■ **Отрывок**:
....
Но, оставаясь в николаевской стране-тюрьме, где царили шпицрутены и доносы, он не пошел ни на малейшую нравственную уступку, ни в чем не отступил от высоких идеалов юности, был во всем верен себе до конца. Герцен писал о нем: «…говорили не только его речи, но и его молчание». Царизм тревожно ощущал молчание Грановского. После очередного доноса — а доносы шли на него кипами — он вынужден был нанести визит московскому митрополиту Филарету, тому самому печально известному Филарету, который после казни пяти декабристов отслужил в Московском Кремле благодарственный молебен.

«Я давно слежу за вашей деятельностью, — сказал ему митрополит, — она оказывает сильное влияние на умы юношества, талант ваш известен, но в вашей деятельности есть что-то скрытое, в ней будто бы таится невысказываемая мысль».

Эту «невысказываемую мысль» хорошо ощутили те, кто стоял у власти. Грановский ни разу не формулировал ее с кафедры Московского университета; рассказывая о минувших веках, он как будто ничего не говорил о сегодняшнем страшном русском дне. Его будто бы не за что было арестовывать, заключать в Петропавловскую крепость, ссылать в Сибирь. И в то же время, обладая талантом переживать историю человечества как историю личную, он поднимался на эшафот с революционерами, на костер с еретиками, он воспитывал в юношестве ненависть к деспотизму и тирании, сострадание к павшим борцам, гуманное отношение к человеку. И сама его личность, даже этот внешний облик старого рыцаря, величавые черты лица, начисто отвергающие всякую форму рабства, сама его личность с ее непримиримостью к унижению, бесчеловечности, с ее высоким пониманием достоинства человека, досказывала то, что не досказывали обращенные будто бы только в минувшее речи: совесть не может мириться с николаевским режимом!

Эта борьба нелегко ему давалась, она требовала огромных душевных сил. «Какой-нибудь поздний историк, — говорил Грановский, — будет умно и интересно объяснять то, что теперь совершается, но каково переживать это нам…»

В конце концов Николай и его убил. Грановский умер сорокадвухлетним, истощив в борьбе за человечность все телесные и душевные силы. «Если бы не жена, — говорил он иногда, — я охотно ушел бы из жизни».
....
■ **Записи**:
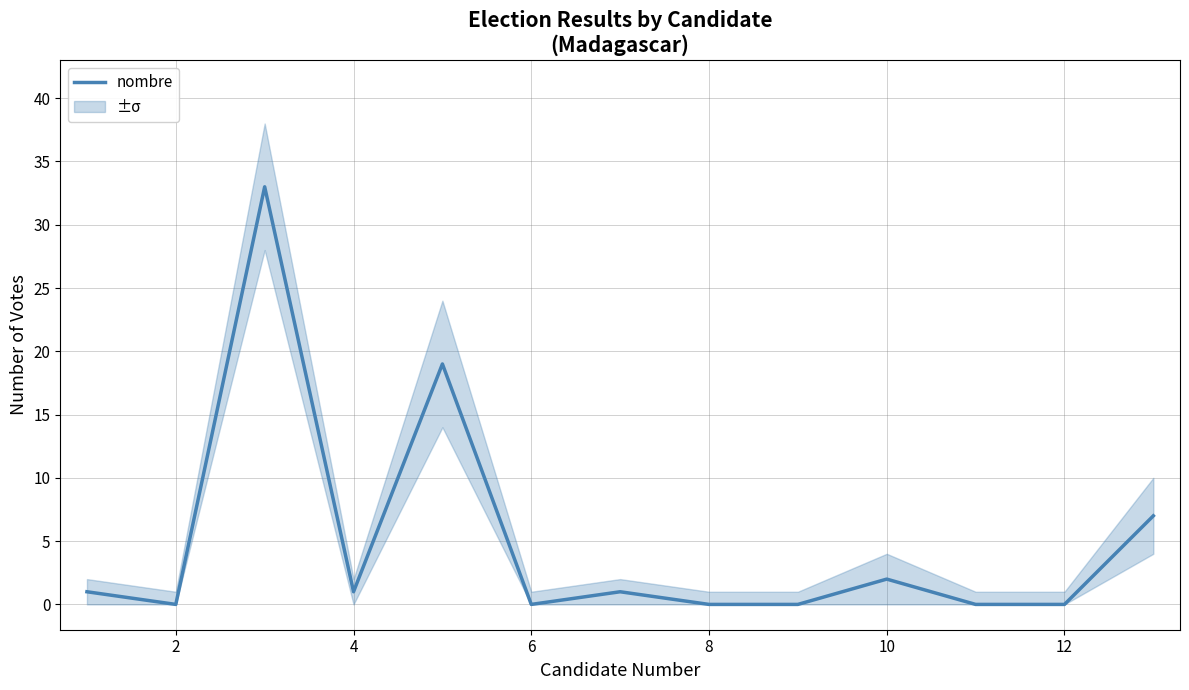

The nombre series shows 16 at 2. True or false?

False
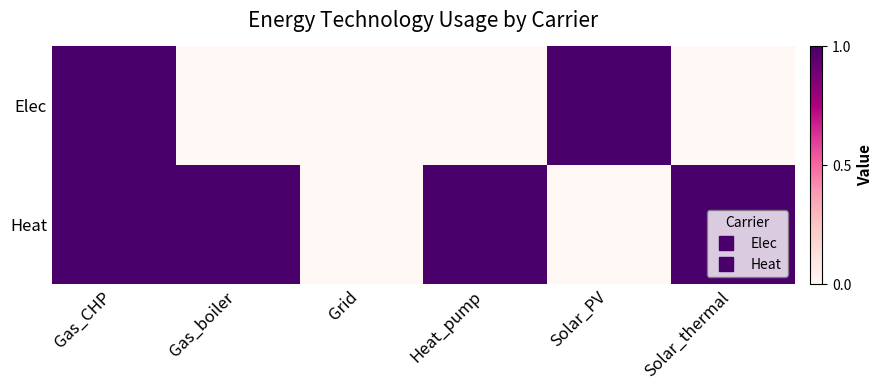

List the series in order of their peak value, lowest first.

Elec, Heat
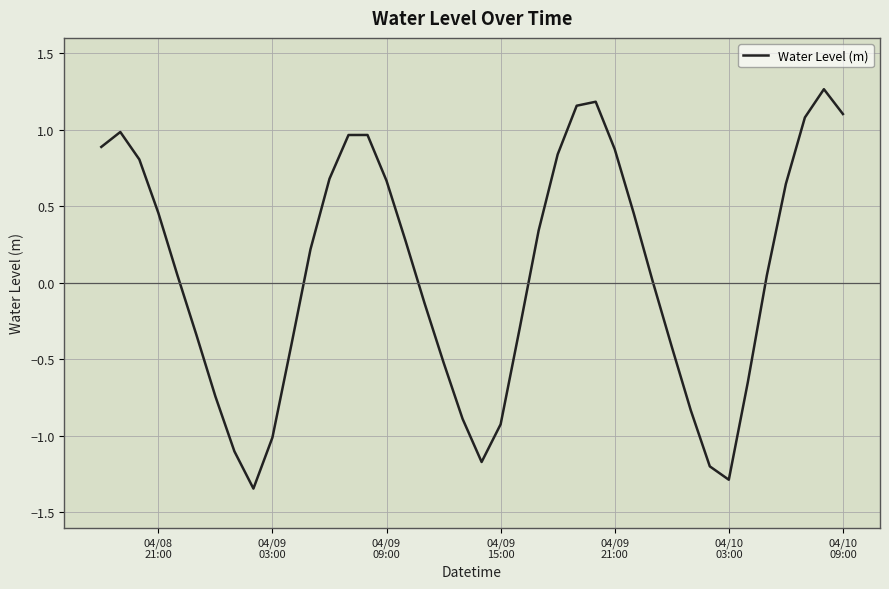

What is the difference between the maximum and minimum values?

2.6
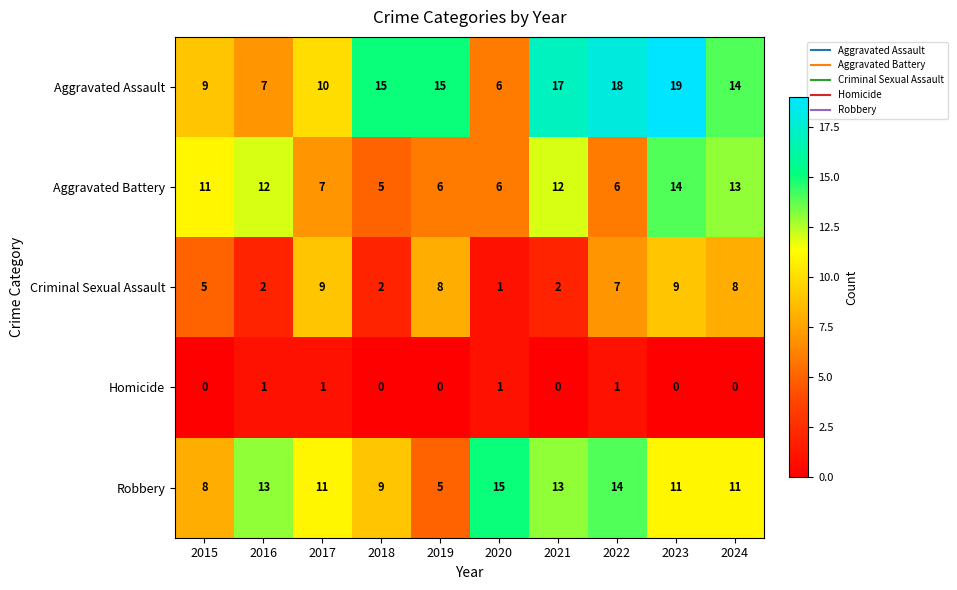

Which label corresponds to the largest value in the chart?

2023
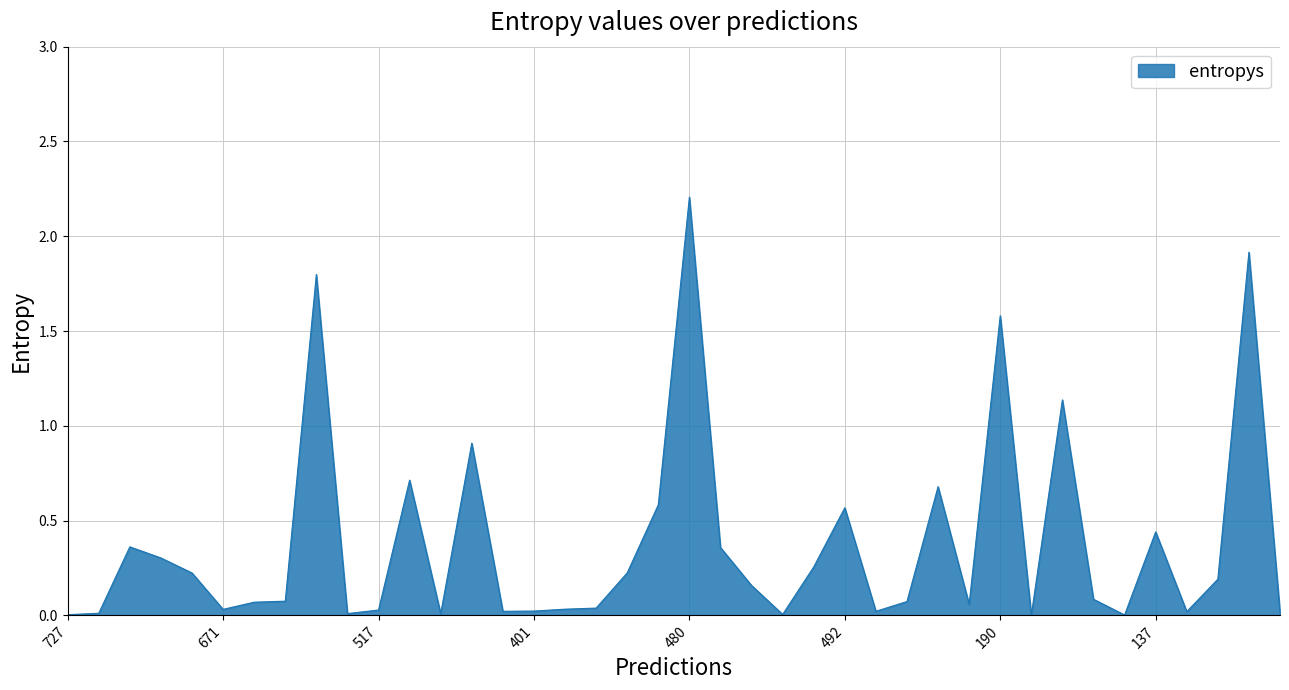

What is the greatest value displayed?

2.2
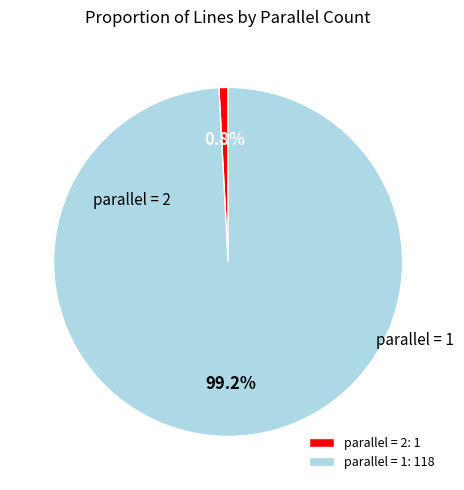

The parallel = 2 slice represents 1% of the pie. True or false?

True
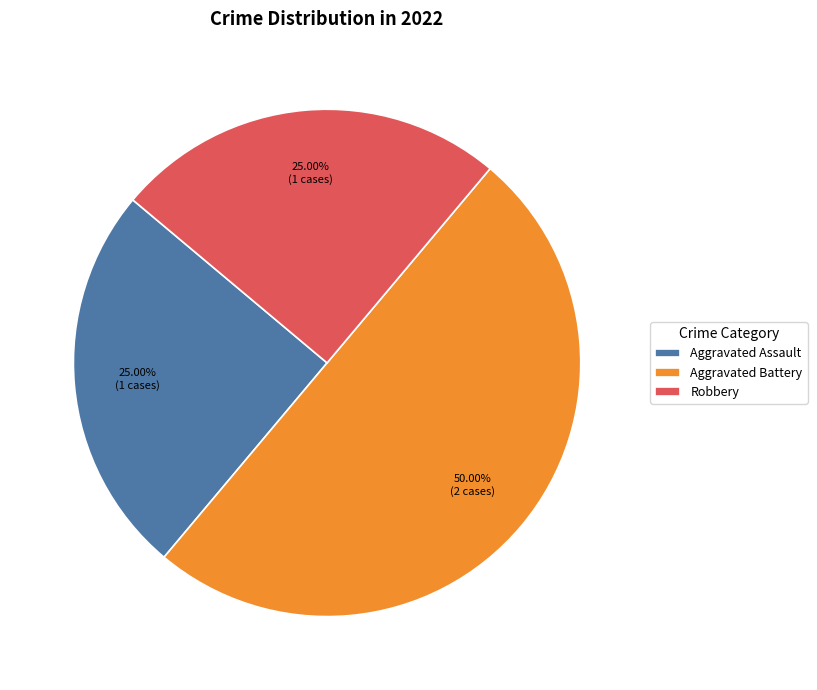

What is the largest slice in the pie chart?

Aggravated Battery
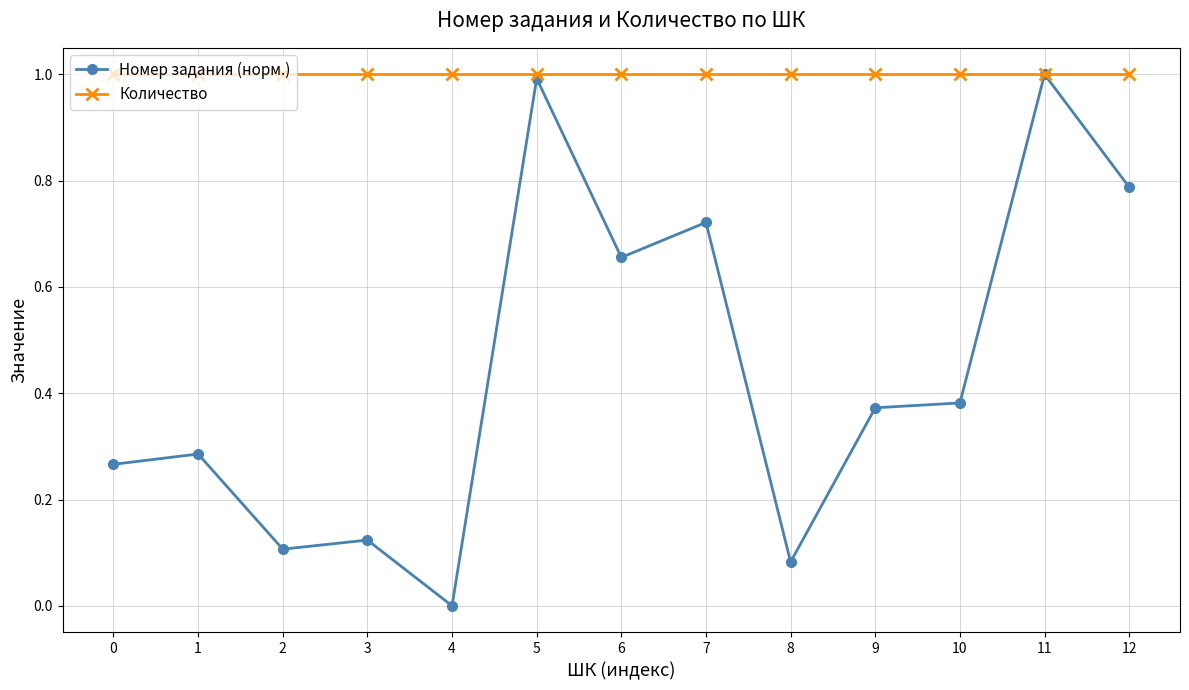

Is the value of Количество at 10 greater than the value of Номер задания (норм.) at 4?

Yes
....
■ **Задания**:
1. Сколько лет было Грановскому, когда он умер, согласно отрывку?
2. Перепишите только записи от строки с «What is the difference» до конца записей включительно, заменив «True or false?» на «Is this correct?» и ничего больше не меняя. Картинки в ответ не включайте.

■ **Ответы**:
1. Сорок два года.

2.
What is the difference between the maximum and minimum values?

2.6

Which label corresponds to the largest value in the chart?

2023

What is the greatest value displayed?

2.2

The parallel = 2 slice represents 1% of the pie. Is this correct?

True

What is the largest slice in the pie chart?

Aggravated Battery

Is the value of Количество at 10 greater than the value of Номер задания (норм.) at 4?

Yes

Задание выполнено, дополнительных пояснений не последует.